Tite-Live relève pourtant que dans le cas qui nous occupe cela ne sert à rien. N'empêche. Ils creusent. Ils bâtissent.
SOOO Roman.

@hist_myth bah Julot il résolvait pas ça en construisant des trucs si j'ai bien suivi ?

@gfadrelle Cf. pouet suivant :D

Pourtant quiconque a un peu lu des récits de batailles antiques le sait : le belligérant qui réussit à encercler l'autre, ou à obtenir une position surélevée par rapport à l'autre, a un avantage énorme dans tout combat ou tout siège.

Bref, l'avantage des Samnites est DÉMENTIEL.
En cas de bataille les Romains sont foutus. Les Samnites le savent. Les Romains le savent. Les consuls le savent et le savent tellement bien qu'ils n'essayent même pas de tenir un conseil de guerre.

Sans compter que les Romains, coincés dans leur trou, risquent de crever de faim plus vite qu'ils ne livreront bataille.

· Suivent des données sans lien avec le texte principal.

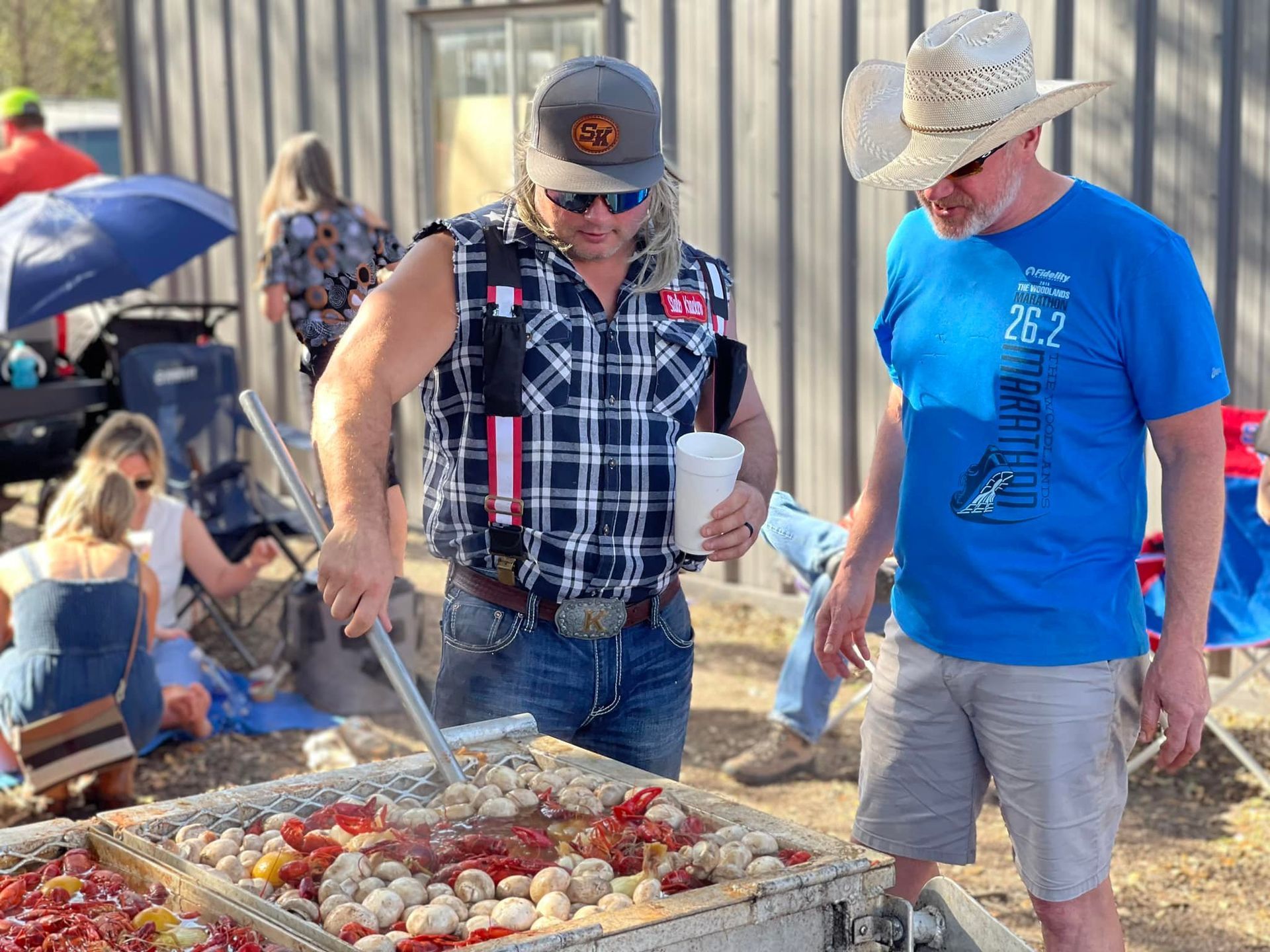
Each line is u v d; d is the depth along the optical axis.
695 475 2.37
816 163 6.22
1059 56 5.44
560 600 2.44
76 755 4.27
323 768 4.76
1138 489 2.51
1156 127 5.26
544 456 2.38
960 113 2.39
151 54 8.72
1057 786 2.46
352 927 1.77
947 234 2.47
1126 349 2.39
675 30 6.59
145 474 5.38
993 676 2.49
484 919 1.78
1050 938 2.55
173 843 2.06
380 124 7.80
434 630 5.96
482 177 7.54
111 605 4.38
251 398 2.22
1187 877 3.96
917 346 2.57
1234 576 4.44
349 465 2.17
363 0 7.74
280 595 6.95
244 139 8.38
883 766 2.69
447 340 2.36
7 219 6.13
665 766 2.62
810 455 6.43
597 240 2.33
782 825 2.07
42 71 19.47
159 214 6.20
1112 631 2.46
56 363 6.92
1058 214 2.44
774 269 6.42
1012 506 2.45
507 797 2.21
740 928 1.81
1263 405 5.13
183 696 4.97
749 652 6.13
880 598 4.16
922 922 1.98
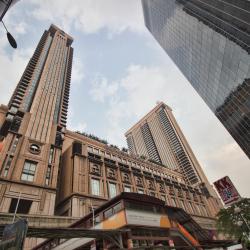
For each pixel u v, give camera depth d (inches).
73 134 2534.5
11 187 1408.7
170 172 3449.8
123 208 710.5
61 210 1713.8
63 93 3041.3
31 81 2839.6
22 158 1652.3
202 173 4845.0
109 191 2020.2
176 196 2906.0
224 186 885.8
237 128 2613.2
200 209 3186.5
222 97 2770.7
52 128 2208.4
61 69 3464.6
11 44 304.3
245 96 2282.2
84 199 1694.1
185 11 3139.8
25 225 394.9
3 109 2300.7
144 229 705.0
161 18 4192.9
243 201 1325.0
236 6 2031.3
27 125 1980.8
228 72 2463.1
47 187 1572.3
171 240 754.8
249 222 1251.8
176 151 5689.0
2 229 461.4
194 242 889.5
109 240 633.0
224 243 1025.5
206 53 2817.4
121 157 2706.7
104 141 2970.0
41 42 3909.9
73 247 800.3
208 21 2588.6
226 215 1376.7
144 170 2854.3
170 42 4028.1
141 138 7283.5
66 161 2158.0
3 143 1695.4
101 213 808.3
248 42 1978.3
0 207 1273.4
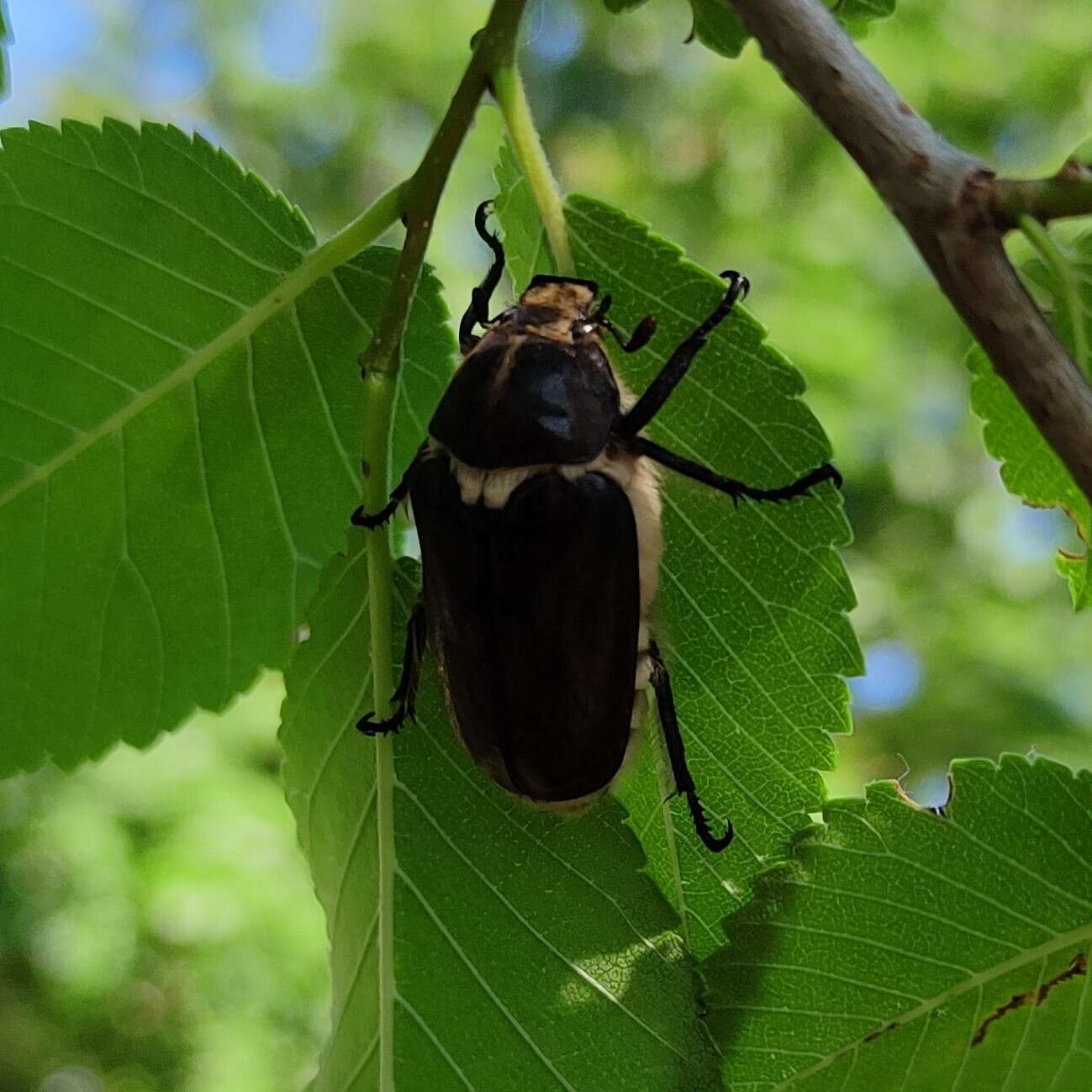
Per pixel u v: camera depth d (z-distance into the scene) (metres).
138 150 0.21
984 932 0.21
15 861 0.56
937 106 0.78
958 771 0.21
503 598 0.22
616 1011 0.21
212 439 0.21
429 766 0.22
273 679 0.64
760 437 0.22
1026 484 0.22
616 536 0.22
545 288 0.22
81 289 0.21
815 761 0.22
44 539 0.21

Bref. C'est la merde et les Romains passent toute une nuit à échanger plans absurdes de charge désespérée et propos dépressifs.

Les Samnites eux-mêmes sont un peu perturbés.
Après s'être foutus de la gueule des Romains et de leur frénésie de construction, ils restent décontenancés : que faire de cette armée ennemie tombée toute crue dans leur bec ?

Ils envoient alors un messager au Samnite le plus avisé qu'ils connaissent : Herennius Pontius, papa de Gaius Pontius, vieux, sage et énigmatique.

— Renvoyez les Romains chez eux au plus vite sans leur faire aucun mal, répond Herennius Pontius.

"Oula keskidi, c'est débile comme idée, il a pas dû comprendre la question", font les Samnites, et ils renvoient un messager pour demander une autre idée.

— Passez tous les Romains par le fil de l'épée sans en épargner aucun, répond Herennius Pontius.

"Oulala mais c'est un radical extrémiste dangereux !!! et en plus c'est pas logique avec sa première réponse ??" s'interrogent les Samnites.

— Samnites ! intervient le général Gaius Pontius, je connais bien mon père et laissez-moi vous dire que, ça y est, la sénilité a eu raison de sa sagesse, il débloque le vieux schnoque. Mais si ça vous fait plaiz, allons le chercher en personne et lui demander pourquoi tant de radicalité et pourquoi pas une solution de compromis.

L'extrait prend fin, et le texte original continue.